Things We Liked
Career Builder: If you've ever wondered what it's like to toil away for hours upon hours in a sweaty gym with nothing but a title bout on your mind, UFC Undisputed will take you there. The well constructed Career Mode plucks your character out of nowhere and places him at the bottom of the UFC totem pole. Every decision you make will affect your climb to the top. Sparring between fights doesn't just provide more gameplay, it also helps build up your fighter's speed, strength and stamina attributes for the next match. Just don't overdo it. If you're coming off a tough fight, you might be better off choosing to rest. In this deep mode, even which sponsors you pick and how you promote yourself will impact your career.
Always in Control: If you think the goal of a UFC fight is to smash your opponent's face until his brain turns to tapioca pudding and he falls down ... well, you're right. But it's not as simple as repeatedly throwing haymakers at the other guy's noggin. A well crafted attack starts with a flurry of combos that lead to stronger punches and kicks and then, hopefully, a knockout blow. One of Undisputed's best elements lies in the game's nuanced controls. You can punch the head or the body; kick the body or the legs; even elbow the face or knee the body. If you're on the defensive, you have the flexibility to counter high or low. Oh, and if you're challenger keeps running away, there's always the takedown. The moves can all be produced by a string of trigger, toggle and button combos. Sure, the game's instructions may make you feel like a rookie studying Bill Belichick's playbook, but once you've mastered the controls it pays off in the Octagon.

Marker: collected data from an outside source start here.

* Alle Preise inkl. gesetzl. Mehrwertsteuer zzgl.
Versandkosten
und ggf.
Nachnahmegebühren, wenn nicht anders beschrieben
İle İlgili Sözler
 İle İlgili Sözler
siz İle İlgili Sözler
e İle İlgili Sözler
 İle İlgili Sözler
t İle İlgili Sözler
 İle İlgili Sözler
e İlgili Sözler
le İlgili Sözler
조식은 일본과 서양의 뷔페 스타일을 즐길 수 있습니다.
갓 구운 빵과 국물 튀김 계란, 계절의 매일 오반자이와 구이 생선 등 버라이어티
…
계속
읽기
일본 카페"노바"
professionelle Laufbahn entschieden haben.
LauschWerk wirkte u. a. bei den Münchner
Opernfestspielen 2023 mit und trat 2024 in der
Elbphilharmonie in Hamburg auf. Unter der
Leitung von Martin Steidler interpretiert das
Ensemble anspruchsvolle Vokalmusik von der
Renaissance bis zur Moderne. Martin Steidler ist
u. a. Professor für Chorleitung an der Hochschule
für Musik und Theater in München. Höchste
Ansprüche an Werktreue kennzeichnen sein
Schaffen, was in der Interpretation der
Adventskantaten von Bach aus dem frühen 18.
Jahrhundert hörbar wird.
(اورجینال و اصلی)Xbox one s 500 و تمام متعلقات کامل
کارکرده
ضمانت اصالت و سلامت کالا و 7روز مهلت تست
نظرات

Style Points: It's not just individual moves you need to bone up on. Judo, Muay Thai, and Brazilian Jiu-Jitsu highlight the various fighting disciplines you can choose for your fighter. Master the strengths and weaknesses of each style to advance. Fail to pick up on the intricacies of each method and you'll continue to lose matches, career points, and teeth.

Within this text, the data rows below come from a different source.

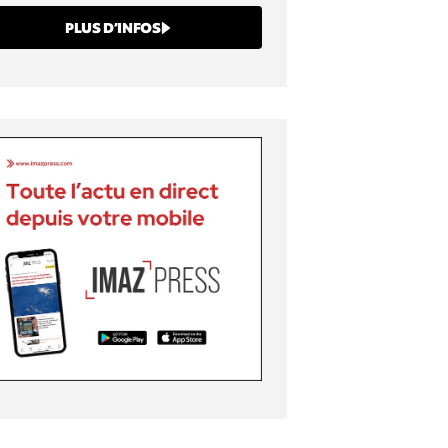
PLUS D’INFOS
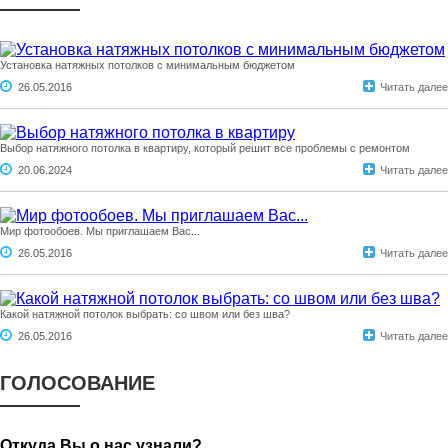
Установка натяжных потолков с минимальным бюджетом
26.05.2016
Читать далее
Выбор натяжного потолка в квартиру, который решит все проблемы с ремонтом
20.06.2024
Читать далее
Мир фотообоев. Мы приглашаем Вас...
26.05.2016
Читать далее
Какой натяжной потолок выбрать: со швом или без шва?
26.05.2016
Читать далее
ГОЛОСОВАНИЕ
Откуда Вы о нас узнали?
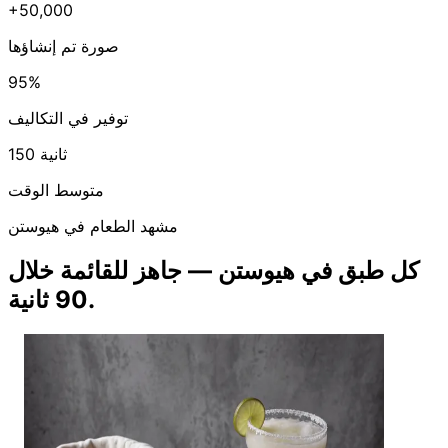
+50,000
صورة تم إنشاؤها
95%
توفير في التكاليف
150 ثانية
متوسط الوقت
مشهد الطعام في هيوستن
كل طبق في هيوستن — جاهز للقائمة خلال
90 ثانية.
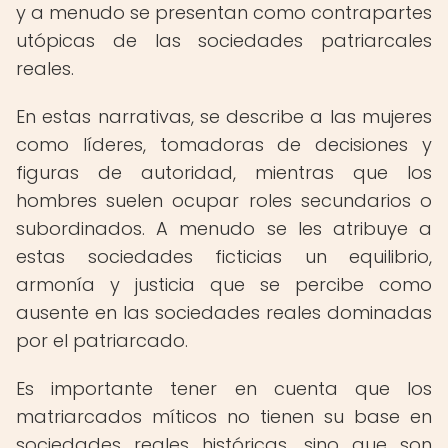
y a menudo se presentan como contrapartes
utópicas de las sociedades patriarcales
reales.
En estas narrativas, se describe a las mujeres
como líderes, tomadoras de decisiones y
figuras de autoridad, mientras que los
hombres suelen ocupar roles secundarios o
subordinados. A menudo se les atribuye a
estas sociedades ficticias un equilibrio,
armonía y justicia que se percibe como
ausente en las sociedades reales dominadas
por el patriarcado.
Es importante tener en cuenta que los
matriarcados míticos no tienen su base en
sociedades reales históricas, sino que son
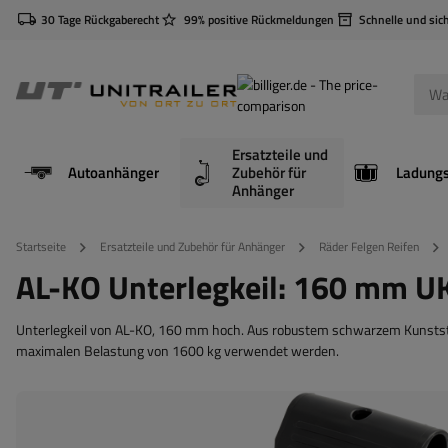
30 Tage Rückgaberecht
99% positive Rückmeldungen
Schnelle und sic
Ersatzteile und
Autoanhänger
Zubehör für
Anhänger
Startseite
Ersatzteile und Zubehör für Anhänger
Räder Felgen Reifen
AL-KO Unterlegkeil: 160 mm U
Unterlegkeil von AL-KO, 160 mm hoch. Aus robustem schwarzem Kunststof
maximalen Belastung von 1600 kg verwendet werden.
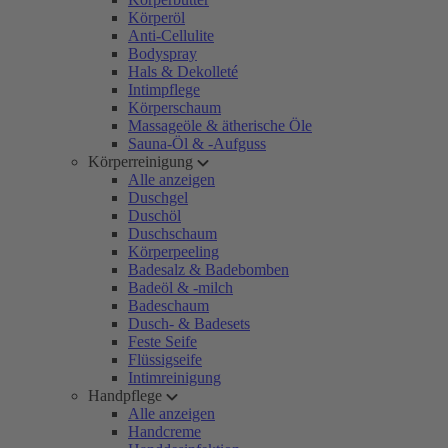
Körperöl
Anti-Cellulite
Bodyspray
Hals & Dekolleté
Intimpflege
Körperschaum
Massageöle & ätherische Öle
Sauna-Öl & -Aufguss
Körperreinigung
Alle anzeigen
Duschgel
Duschöl
Duschschaum
Körperpeeling
Badesalz & Badebomben
Badeöl & -milch
Badeschaum
Dusch- & Badesets
Feste Seife
Flüssigseife
Intimreinigung
Handpflege
Alle anzeigen
Handcreme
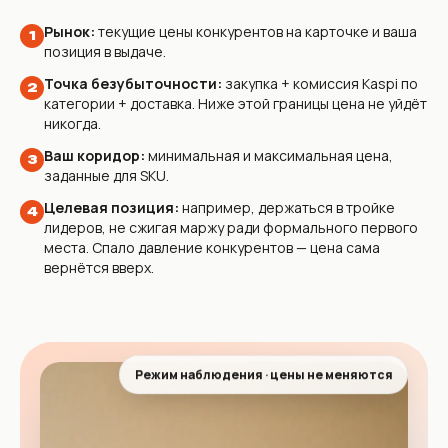
Рынок:
текущие цены конкурентов на карточке и ваша
1
позиция в выдаче.
Точка безубыточности:
закупка + комиссия Kaspi по
2
категории + доставка. Ниже этой границы цена не уйдёт
никогда.
Ваш коридор:
минимальная и максимальная цена,
3
заданные для SKU.
Целевая позиция:
например, держаться в тройке
4
лидеров, не сжигая маржу ради формального первого
места. Спало давление конкурентов — цена сама
вернётся вверх.
Режим наблюдения · цены не меняются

Name Brand: Chuck Liddell headlines more than 80 UFC fighters who lent their names to the sport's official video game. The trainers, the referees, the announcers, even the ring girls - they're all cherry picked from the biggest headliners in the business.
Check out UFC 2009 Undisputed in action ...
Things We'd Change
Power Outage: How is your fighter feeling? Can he go on the defensive and last until the next round? How many more punches can he take before he hits the mat? The answer to all of the above: It might not matter. The high (read: unrealistic) number of knockout blows adds a wild card to each fight that you might not be prepared for. It's always exciting when the next punch could be the last punch, but it can also be a frustrating experience if you've put together a detailed game plan and it's derailed by one random hit.

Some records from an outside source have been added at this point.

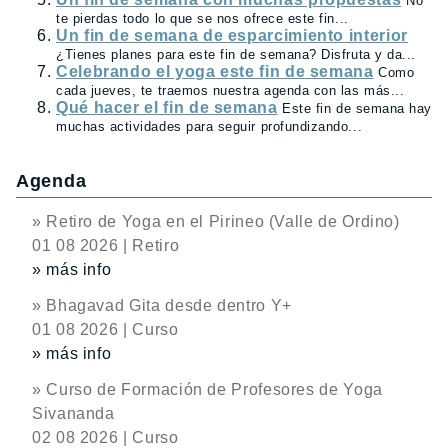
No
te pierdas todo lo que se nos ofrece este fin...
Un fin de semana de esparcimiento interior
¿Tienes planes para este fin de semana? Disfruta y da...
Celebrando el yoga este fin de semana
Como
cada jueves, te traemos nuestra agenda con las más...
Qué hacer el fin de semana
Este fin de semana hay
muchas actividades para seguir profundizando...
Agenda
» Retiro de Yoga en el Pirineo (Valle de Ordino)
01 08 2026 | Retiro
» más info
» Bhagavad Gita desde dentro Y+
01 08 2026 | Curso
» más info
» Curso de Formación de Profesores de Yoga
Sivananda
02 08 2026 | Curso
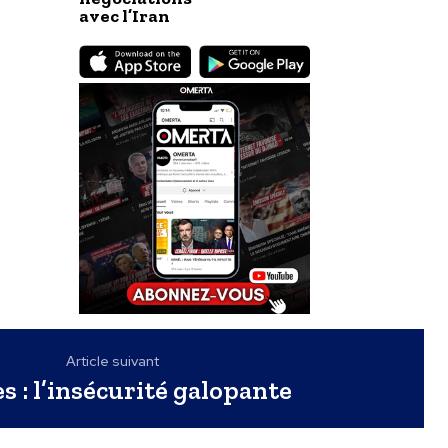
avec l’Iran
Article suivant
s : l’insécurité galopante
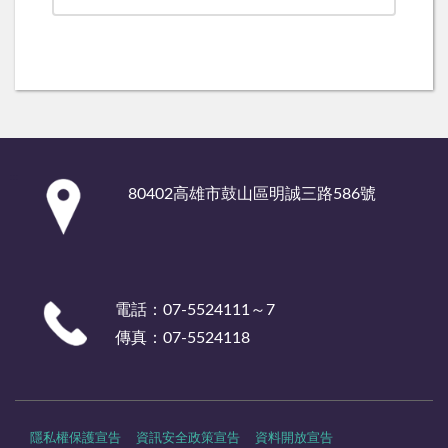
:::
80402高雄市鼓山區明誠三路586號
電話：07-5524111～7
傳真：07-5524118
隱私權保護宣告
資訊安全政策宣告
資料開放宣告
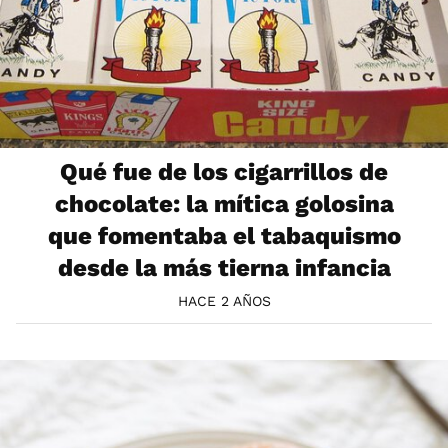
Qué fue de los cigarrillos de
chocolate: la mítica golosina
que fomentaba el tabaquismo
desde la más tierna infancia
HACE 2 AÑOS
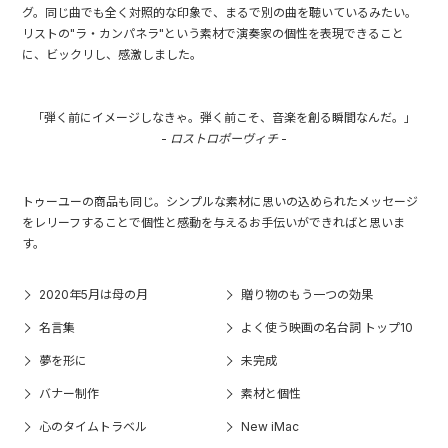
グ。同じ曲でも全く対照的な印象で、まるで別の曲を聴いているみたい。
リストの"ラ・カンパネラ"という素材で演奏家の個性を表現できること
に、ビックリし、感激しました。
「弾く前にイメージしなきゃ。弾く前こそ、音楽を創る瞬間なんだ。」
-
ロストロポーヴィチ
-
トゥーユーの商品も同じ。シンプルな素材に思いの込められたメッセージ
をレリーフすることで個性と感動を与えるお手伝いができればと思いま
す。
2020年5月は母の月
贈り物のもう一つの効果
名言集
よく使う映画の名台詞 トップ10
夢を形に
未完成
バナー制作
素材と個性
心のタイムトラベル
New iMac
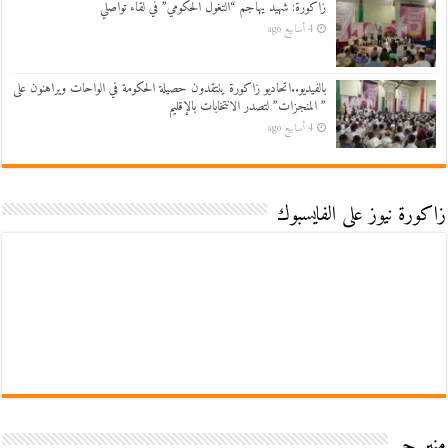
زاكورة: شهيد يهاجم “التغول الحكومي” في لقاء تواصلي
4 أسابيع ago
بالفيديو..اتحاديو زاكورة ينتقدون حصيلة الحكومة في الواحات ويراهنون على
” المنجزات” لتصدر الانتخابات بالإقليم
4 أسابيع ago
زاكورة نيوز على الفايسبوك
منبر حر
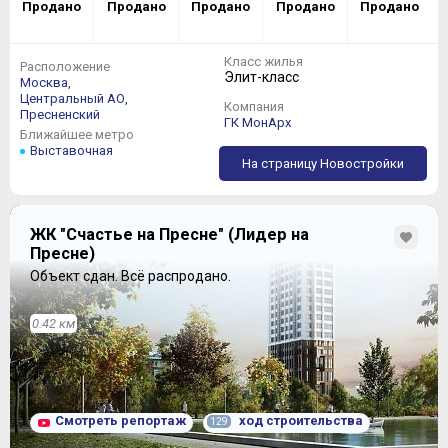
Продано
Продано
Продано
Продано
Продано
Класс жилья
Расположение
Элит-класс
Москва,
Центральный АО,
Компания
Пресненский
ГК МонАрх
Ближайшее метро
Выставочная
На страницу Новостройки
ЖК "Счастье на Пресне" (Лидер на
Пресне)
Объект сдан.
Всё распродано.
0.42 км
Смотреть репортаж
ход строительства
129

Animation Abomination: The close-ups on the fighters before and after matches are almost photorealistic (I could practically count chest hairs and spot tattoo typos). However, the in-fight action loses crispness once the punches start flying. Even worse, many of the slo-mo knockout replays show plenty of space between the winner's fist and the losers' chin. What is this, wrestling?
Sound Off: The announcers, Joe Rogan and Mike Goldberg, are misused. The voices help make the fights seem like a real broadcast, but the canned superlatives rarely ebb and flow with the action in the octagon. The only time you'll get a rise out of the commentators is with a knockout blow. Then there's the cookie-cutter heavy metal soundtrack that screeches on while you navigate through the menu. The last thing we need is another reason to hate loading screens.
Bottom Line: Just like the sport it represents, Undisputed combines jaw-shattering violence and carefully planned strategy. This is game producer THQ's first go at a UFC title, so we can forgive the graphic hiccups and quick knockout blows. With a couple of improvements, the UFC's official video game could become just as popular as the sport.